Le moratoire sur la construction en zone inondable annoncé cette semaine est essentiel pour éviter de s’enliser davantage. Mais beaucoup d’autres gestes seront nécessaires pour en arriver à une gestion intelligente des secteurs vulnérables.

Ariane Krol Ariane Krol
La Presse

Dans les zones identifiées comme « 0-20 ans » (susceptibles d’être inondées au moins une fois toutes les 20 ans) ainsi que dans celles qui ont été envahies par les eaux cette année ou en 2017, la reconstruction de bâtiments trop endommagés, de même que les constructions neuves, sont interdites jusqu’à nouvel ordre.

Près des trois quarts des municipalités (plus de 813 sur les 1103 que compte la province) sont touchées par cette zone d’intervention spéciale (ZIS).

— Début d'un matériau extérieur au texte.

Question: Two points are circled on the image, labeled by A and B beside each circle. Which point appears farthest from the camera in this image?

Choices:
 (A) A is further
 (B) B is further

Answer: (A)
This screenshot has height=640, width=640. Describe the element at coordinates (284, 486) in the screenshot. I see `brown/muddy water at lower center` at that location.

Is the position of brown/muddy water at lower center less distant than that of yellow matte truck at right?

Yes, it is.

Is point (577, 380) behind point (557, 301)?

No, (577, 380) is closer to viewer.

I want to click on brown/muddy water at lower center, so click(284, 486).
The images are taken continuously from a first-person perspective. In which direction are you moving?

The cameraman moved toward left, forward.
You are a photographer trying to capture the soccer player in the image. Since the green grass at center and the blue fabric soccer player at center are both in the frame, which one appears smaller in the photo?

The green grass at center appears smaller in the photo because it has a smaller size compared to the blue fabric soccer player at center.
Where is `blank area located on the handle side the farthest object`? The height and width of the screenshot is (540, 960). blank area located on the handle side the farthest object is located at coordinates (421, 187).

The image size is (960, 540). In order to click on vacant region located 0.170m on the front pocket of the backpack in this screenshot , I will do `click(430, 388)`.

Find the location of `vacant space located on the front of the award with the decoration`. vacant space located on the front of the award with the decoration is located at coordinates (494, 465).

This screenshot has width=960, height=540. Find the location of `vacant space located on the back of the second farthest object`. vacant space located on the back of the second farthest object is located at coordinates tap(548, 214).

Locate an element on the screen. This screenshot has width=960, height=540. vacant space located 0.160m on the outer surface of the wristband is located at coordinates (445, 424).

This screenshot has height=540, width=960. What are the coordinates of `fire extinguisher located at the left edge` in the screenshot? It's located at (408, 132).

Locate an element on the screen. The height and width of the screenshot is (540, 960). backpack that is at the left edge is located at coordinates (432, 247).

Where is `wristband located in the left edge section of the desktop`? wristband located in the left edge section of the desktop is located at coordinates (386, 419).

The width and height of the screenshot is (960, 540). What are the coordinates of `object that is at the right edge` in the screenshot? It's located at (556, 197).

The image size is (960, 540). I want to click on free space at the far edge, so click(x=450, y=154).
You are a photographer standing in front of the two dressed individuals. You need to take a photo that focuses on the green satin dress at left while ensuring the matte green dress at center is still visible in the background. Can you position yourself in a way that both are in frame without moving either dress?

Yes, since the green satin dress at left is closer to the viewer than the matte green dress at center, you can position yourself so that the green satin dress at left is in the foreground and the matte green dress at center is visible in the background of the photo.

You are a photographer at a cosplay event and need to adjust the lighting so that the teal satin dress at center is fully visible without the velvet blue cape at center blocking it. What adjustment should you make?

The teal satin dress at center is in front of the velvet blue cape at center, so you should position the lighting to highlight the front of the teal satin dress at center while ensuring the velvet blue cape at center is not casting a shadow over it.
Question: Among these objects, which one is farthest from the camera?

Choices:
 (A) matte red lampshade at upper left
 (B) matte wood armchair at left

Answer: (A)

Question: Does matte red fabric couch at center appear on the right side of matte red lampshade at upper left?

Le but : endiguer la délivrance de permis dans des secteurs qui risquent d’être inondés à la prochaine occasion. Arrêter les frais, le temps qu’on y voie plus clair. Un geste significatif qui mérite d’être salué.

L’administration Legault a fait preuve de détermination depuis le début de cette crise. Mais pour vraiment « améliorer la gestion des zones inondables », comme elle le mentionne dans son décret, il faudra davantage. Il faudra une bonne dose de courage politique.

Pour l’instant, Sainte-Marthe-sur-le-Lac est la seule zone inondable qui échappe au moratoire. Qu’on soit d’accord ou non avec ce choix, il faut reconnaître que le gouvernement a raison de parler d’un cas à part, puisque c’est la rupture de la digue qui est ici en cause. Mais justement, il doit demeurer cohérent et ne pas diluer son décret en y multipliant les exceptions – comme cela risque de lui être demandé lors des consultations publiques du 4 juillet prochain. Et ce n’est qu’un début.

PHOTO SÉBASTIEN ST-JEAN, ARCHIVES AGENCE FRANCE-PRESSE

Pour l’instant, Sainte-Marthe-sur-le-Lac est la seule zone inondable qui échappe au moratoire.

Lors de l’annonce de lundi, les ministres des Affaires municipales, de l’Environnement et de l’Énergie partageaient la scène avec des représentants de l’Union des municipalités du Québec et de la Fédération québécoise des municipalités. Les villes étant les premières interpellées lorsque les résidants et les entreprises prennent l’eau, il est normal et souhaitable de les associer aux remises en question qui se préparent. Malheureusement, les scientifiques, avec qui Québec a aussi promis de travailler étroitement, brillaient par leur absence.

En fin de journée lundi, le directeur du Réseau inondations intersectoriel du Québec (RIIISQ), Philippe Gachon, qui a offert l’expertise de son organisme au premier ministre Legault dès avril, n’avait toujours pas été sollicité. On parle pourtant d’une formule exemplaire où les 16 établissements universitaires de la province ont uni leurs forces plutôt que de se concurrencer, appuyée par le scientifique en chef et financée par les Fonds de recherche du Québec (FRQ).

On ne doute pas de la sincérité des ministres impliqués. Leur exigence d’avoir des relevés cartographiques à jour est un bon début. Ce qui nous préoccupe, c’est l’importance qu’ils accorderont aux avis des scientifiques par rapport aux demandes des municipalités. Ces dernières ont toujours pesé très lourd dans la balance… avec les résultats que l’on voit aujourd’hui.

Le gouvernement Legault aura-t-il le courage de tenir compte de ce que les spécialistes prêchent dans le désert depuis trop d’années ?

Par exemple, que ce n’est pas la ligne de 20 ans, mais celle de 100 ans qui devrait primer ? Que la conception, la construction et l’entretien des digues permanentes, que réclament de plus en plus de municipalités, devraient faire l’objet de normes rigoureuses ? Que les acheteurs devraient obligatoirement être informés des risques et des restrictions des terrains et des bâtiments qu’ils convoitent ? Et que la fiscalité, qui rend les municipalités si dépendantes du développement immobilier, doit être revue ?

La ministre des Affaires municipales, Andrée Laforest, a promis son nouveau « cadre normatif » pour décembre. On ne va pas reprocher à un gouvernement de s’activer. Mais compte tenu de l’ampleur de la cartographie à mettre à jour et des pratiques à revoir, il faudra plus de temps pour en arriver à une solution complète, c’est évident.

Les inondations du printemps ont déjà coûté 32 millions de dollars d’indemnités à l’État et la pile de réclamations, qui dépasse les 5600 dossiers, continue de grossir.

Négocier avec des municipalités et des citoyens qui tiennent à leur bord de l’eau ne sera pas facile, mais ça le sera toujours plus qu’avec la nature et les changements climatiques. Ceux-là se servent sans demander la permission et il faut se compter chanceux s’ils ne prennent pas des vies en plus.